SSH to root@box fails when trying key auth
 
I thought I'd share this for anyone finding themselves struggling with this in the future, saving themselves a few hours.


My goal was to ssh to system A and land on system B, running CentOS 6.2, as root:

ie: ssh root@systemB:

However, I continued to be prompted for password. I verified several dozen times the permissions were correct on both systems, since I've done this countless times in the past without issue and am familiar with the permissions issues. However, I was still struggling mightily. After trying many combinations and permutations of sshd_config settings, I finally stumbled upon the answer: It was SELinux.
In previous versions of CentOS, one could run:

# setup

And in the Firewall section disable SELinux. However, I didn't see this in 6.2. However, there does exist a file:

/etc/selinux/config

Which by default contains a line:

SELINUX=enforcing

I changed this to:

SELINUX=disabled

And rebooted. ssh then worked using the key auth.

This is in no way a suggestion for people to disable SELinux! I'm simply pointing out the culprit which was giving me so much grief, and causing my connection to fail silently.

I checked the /var/log/audit/audit.log, and saw my IP show up a few times, but wasn't sure what the entries meant:

===
type=CRYPTO_KEY_USER msg=audit(1340053446.926:14781): user pid=1571 uid=0 auid=4294967295 ses=4294967295 subj=system_u:system_r:sshd_t:s0-s0:c0.c1023 msg='op=destroy kind=server fp=18:61:6e:22:57:9c:5c:4e:7f:69:12:8a:2b:24:24:39 direction=? spid=1571 suid=0 : exe="/usr/sbin/sshd" hostname=? addr=10.4.3.10 terminal=? res=success'
===

But the fact that 'sshd' was in there was a clue.
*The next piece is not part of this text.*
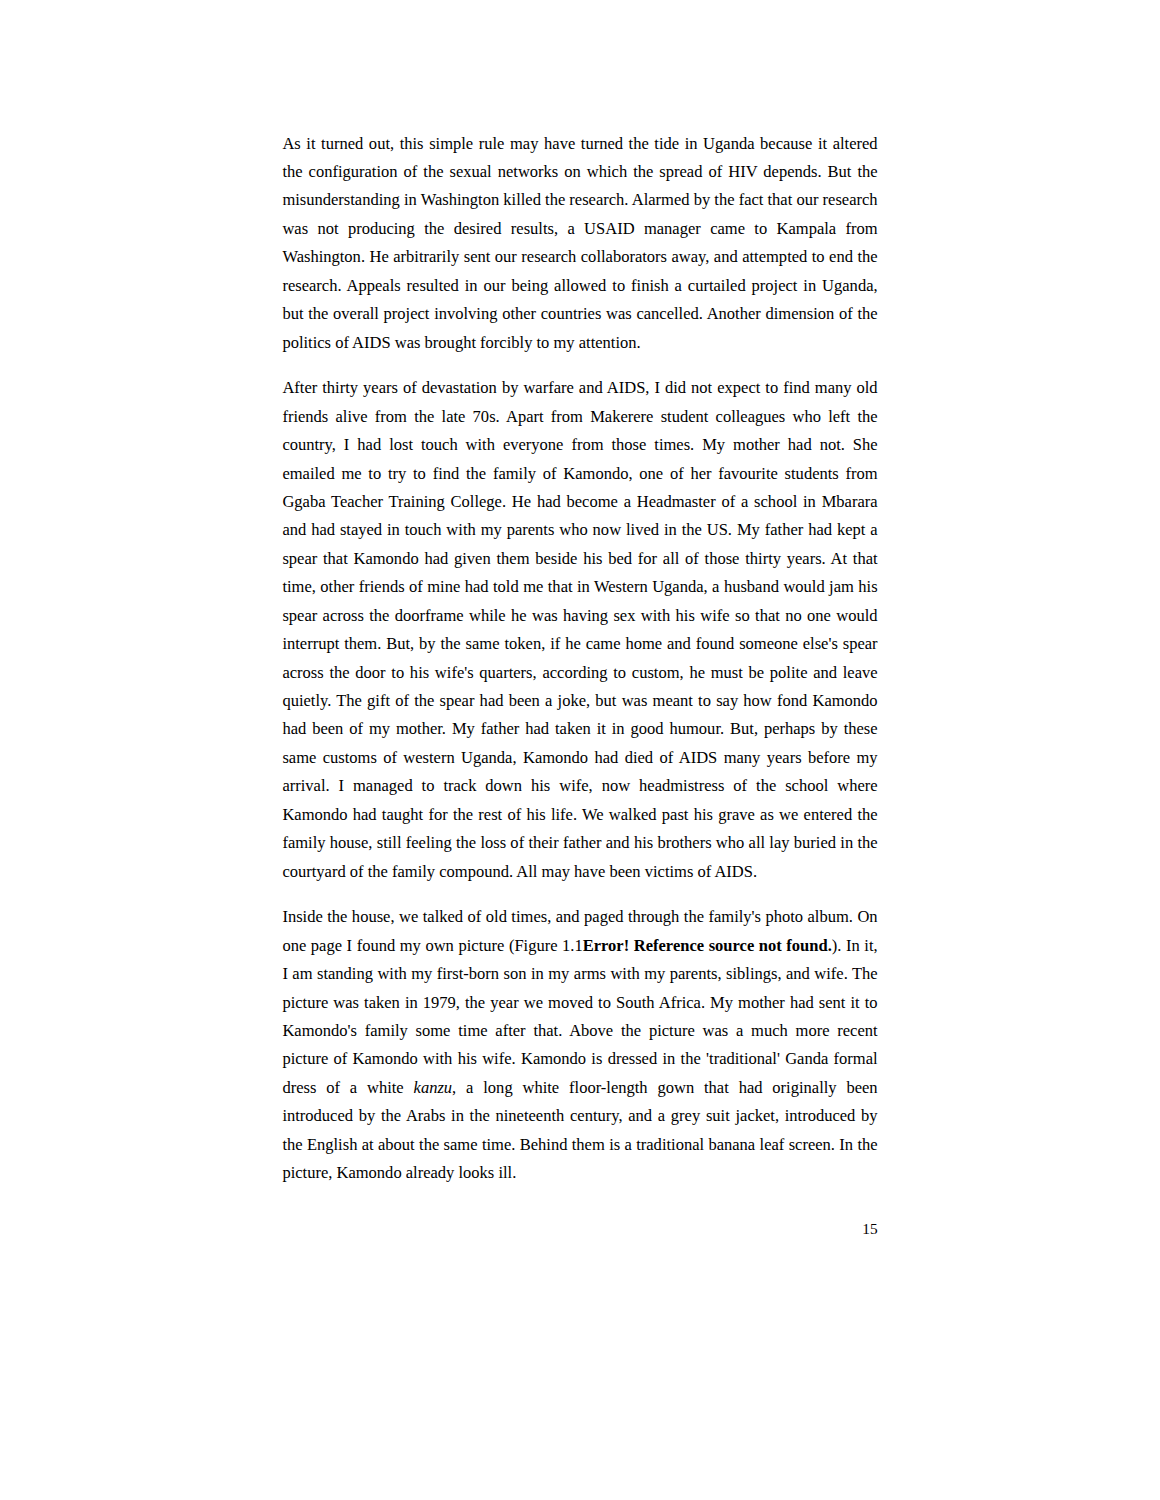As it turned out, this simple rule may have turned the tide in Uganda because it altered the configuration of the sexual networks on which the spread of HIV depends. But the misunderstanding in Washington killed the research. Alarmed by the fact that our research was not producing the desired results, a USAID manager came to Kampala from Washington. He arbitrarily sent our research collaborators away, and attempted to end the research. Appeals resulted in our being allowed to finish a curtailed project in Uganda, but the overall project involving other countries was cancelled. Another dimension of the politics of AIDS was brought forcibly to my attention.
After thirty years of devastation by warfare and AIDS, I did not expect to find many old friends alive from the late 70s. Apart from Makerere student colleagues who left the country, I had lost touch with everyone from those times. My mother had not. She emailed me to try to find the family of Kamondo, one of her favourite students from Ggaba Teacher Training College. He had become a Headmaster of a school in Mbarara and had stayed in touch with my parents who now lived in the US. My father had kept a spear that Kamondo had given them beside his bed for all of those thirty years. At that time, other friends of mine had told me that in Western Uganda, a husband would jam his spear across the doorframe while he was having sex with his wife so that no one would interrupt them. But, by the same token, if he came home and found someone else's spear across the door to his wife's quarters, according to custom, he must be polite and leave quietly. The gift of the spear had been a joke, but was meant to say how fond Kamondo had been of my mother. My father had taken it in good humour. But, perhaps by these same customs of western Uganda, Kamondo had died of AIDS many years before my arrival. I managed to track down his wife, now headmistress of the school where Kamondo had taught for the rest of his life. We walked past his grave as we entered the family house, still feeling the loss of their father and his brothers who all lay buried in the courtyard of the family compound. All may have been victims of AIDS.
Inside the house, we talked of old times, and paged through the family's photo album. On one page I found my own picture (Figure 1.1Error! Reference source not found.). In it, I am standing with my first-born son in my arms with my parents, siblings, and wife. The picture was taken in 1979, the year we moved to South Africa. My mother had sent it to Kamondo's family some time after that. Above the picture was a much more recent picture of Kamondo with his wife. Kamondo is dressed in the 'traditional' Ganda formal dress of a white kanzu, a long white floor-length gown that had originally been introduced by the Arabs in the nineteenth century, and a grey suit jacket, introduced by the English at about the same time. Behind them is a traditional banana leaf screen. In the picture, Kamondo already looks ill.
15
Odd thing, after finding this, I went back and set it back to:

SELINUX=enforcing

To see the error again, but now I'm still able to ssh in as originally desired.

If anyone has another solution to permit this connectivity without disabling SELinux, feel free to post. Perhaps the solution is to disable it once, reboot, re-enable it, and you're set! :)



Cheers!

custangro 06-18-2012 07:21 PM

First, thanks for posting the work around! I cannot stress enough how many times I've actually found solutions to things because people post solutions :-)

A test I would do is that I would check the SELinux contexts on the known_hosts file...maybe when it gets created; the contexts are set incorrectly?

I'd be interesting to see the "ll -Z known_hosts" NOW compared to one that isn't working...

-C

joseph85750 06-19-2012 12:29 PM

I added another interface to the VM and can now duplicate the issue. When I enable SELinux, I can not ssh as root to the system; when I disable SELinux, I am able to ssh to the system. However, the original interface remains accessible no matter how I set SELinux now.

What specifically would you like me to check?